I do have a question about the "problem" thing, though. Can you describe a situation or state in which it isn't a problem, per se, to be perceived to be a gender that doesn't fit you? Or is it the idea that everything would be OK if one could be physically assimilated into a het-norm dual-state pattern that you are concerned about? Or is it the idea that other people's perception is most important? Or?
(no subject)
Date: 2006-05-29 01:13 am (UTC)Regardless of where the mental concept of one's own gender comes from, I think the point is that trans status wouldn't involve anywhere near as much suffering if society had a different attitude towards it.
Sure, there'd still be people who felt that they were born with the wrong bits, but they could take time to ponder it, play with it, and experiment with being male, female, or androgynous whenever they wanted. They could get surgery if they really needed the physical change, or they could live in flux like that all their lives if they were comfortable with it. Imagine if that stuff was considered to be a normal variation of human behaviour/neurology/etc. instead of something shameful or a freak of nature.
(no subject)
Date: 2006-05-29 04:14 am (UTC)(no subject)
Date: 2006-05-31 07:32 pm (UTC)If you're deaf, and you're walking down the sidewalk and a bike with a busted chain is speeding towards you from behind, you might get hit because there's no way you can hear the bell or the rider yelling at you. But if a potential employer assumes that you have lower intelligence because you're deaf and refuses to hire you (and many people do believe things like that), that's someone else making things needlessly harder for you because of their own ignorance.
In other words, some aspects of being 'different' are intrinsic disadvantages or sources of discomfort, while others are preventable and serve no useful purpose to anyone.
(no subject)
Date: 2006-05-29 01:23 am (UTC)Yeah, I guess there's some truth to that. I'll need to think about that further.
Can you describe a situation or state in which it isn't a problem, per se, to be perceived to be a gender that doesn't fit you?
I guess I have a few thoughts, here. I hang out with a lot of people who talk (in ways I'm not entirely comfortable with) about trans experience being a gift, in the sense of "hey, I have all these life experiences that most people don't get, and that puts me in an ideal position to talk/teach others about X, Y and Z."

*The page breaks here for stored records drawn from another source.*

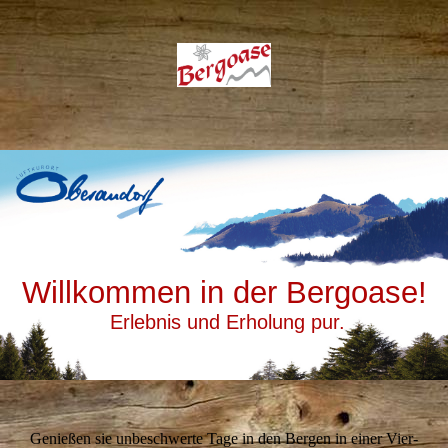
Willkommen in der Bergoase!
Erlebnis und Erholung pur.
Genießen sie unbeschwerte Tage in den Bergen in einer Vier-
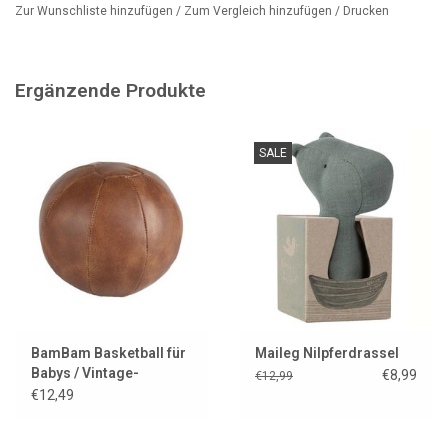
Durchmesser: 11 cm, geeignet ab 0 Monaten.
Zur Wunschliste hinzufügen
/
Zum Vergleich hinzufügen
/
Drucken
Ergänzende Produkte
SALE
BamBam Basketball für
Maileg Nilpferdrassel
Babys / Vintage-
€8,99
€12,99
Lederoptik
€12,49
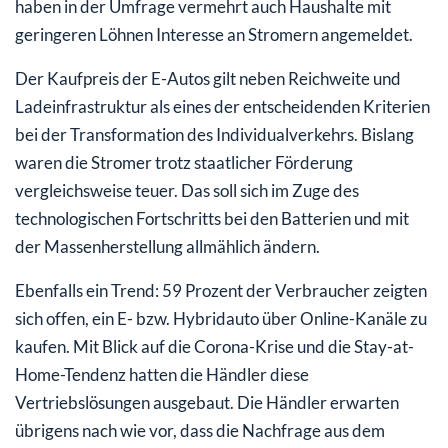
haben in der Umfrage vermehrt auch Haushalte mit
geringeren Löhnen Interesse an Stromern angemeldet.
Der Kaufpreis der E-Autos gilt neben Reichweite und
Ladeinfrastruktur als eines der entscheidenden Kriterien
bei der Transformation des Individualverkehrs. Bislang
waren die Stromer trotz staatlicher Förderung
vergleichsweise teuer. Das soll sich im Zuge des
technologischen Fortschritts bei den Batterien und mit
der Massenherstellung allmählich ändern.
Ebenfalls ein Trend: 59 Prozent der Verbraucher zeigten
sich offen, ein E- bzw. Hybridauto über Online-Kanäle zu
kaufen. Mit Blick auf die Corona-Krise und die Stay-at-
Home-Tendenz hatten die Händler diese
Vertriebslösungen ausgebaut. Die Händler erwarten
übrigens nach wie vor, dass die Nachfrage aus dem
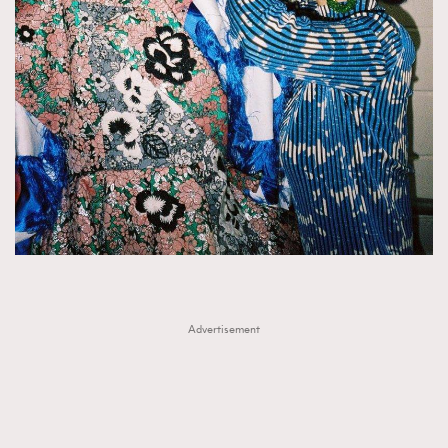
Advertisement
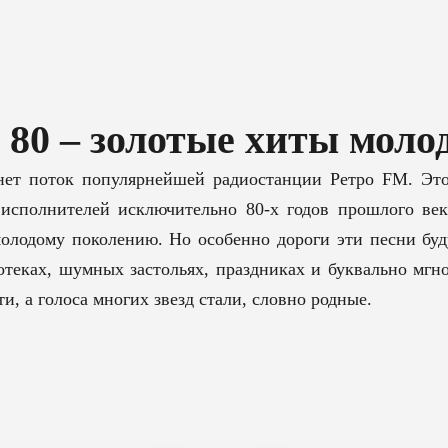
80 – золотые хиты моло
нет поток популярнейшей радиостанции Ретро FM. Это
 исполнителей исключительно 80-х годов прошлого век
олодому поколению. Но особенно дороги эти песни буду
котеках, шумных застольях, праздниках и буквально мг
, а голоса многих звезд стали, словно родные.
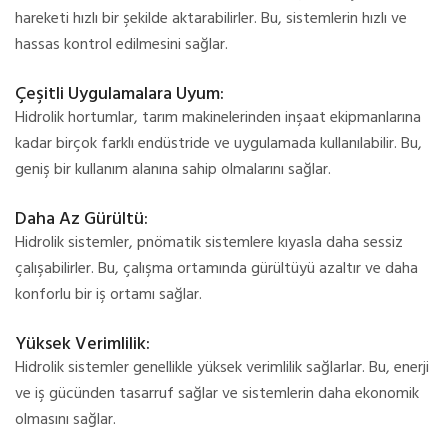
hareketi hızlı bir şekilde aktarabilirler. Bu, sistemlerin hızlı ve
hassas kontrol edilmesini sağlar.
Çeşitli Uygulamalara Uyum:
Hidrolik hortumlar, tarım makinelerinden inşaat ekipmanlarına
kadar birçok farklı endüstride ve uygulamada kullanılabilir. Bu,
geniş bir kullanım alanına sahip olmalarını sağlar.
Daha Az Gürültü:
Hidrolik sistemler, pnömatik sistemlere kıyasla daha sessiz
çalışabilirler. Bu, çalışma ortamında gürültüyü azaltır ve daha
konforlu bir iş ortamı sağlar.
Yüksek Verimlilik:
Hidrolik sistemler genellikle yüksek verimlilik sağlarlar. Bu, enerji
ve iş gücünden tasarruf sağlar ve sistemlerin daha ekonomik
olmasını sağlar.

Another thought: some people are driven/obsessed/whatever to become champion athletes. They know they're not naturally champion athletes, but they know that it's something that they can accomplish. It just takes a lot of energy. Could people view transness similarly? (The metaphor is a bit hard to apply, given that nobody is born a champion athlete, but perhaps the point makes some sense).
Another: maybe it is a problem, but it's not only a problem. Maybe it's a problem and something rewarding at the same time. Maybe the "problem" is more akin to an initiation cycle -- something hard that we go through to have our awareness altered.
(no subject)
Date: 2006-05-29 03:43 am (UTC)hm.
some people say things like that about being disabled, as well, that there are all these things in their life that are new and good and mindexpanding and it makes it worth it to have a disability and they wouldn't trade it for anything.
oooh uh er. hm.
much ranting about how much my knees hurt and how cranky it's making me derailed here by a thought-- i think that in this case being trans might be similar to being deaf (Deaf, i mean, rather than deaf).
being deaf can be looked upon as a medical problem to be cured. it can also be looked at, and is, by many people who call themselves culturally deaf, as just a difference, and one that they are happy to have.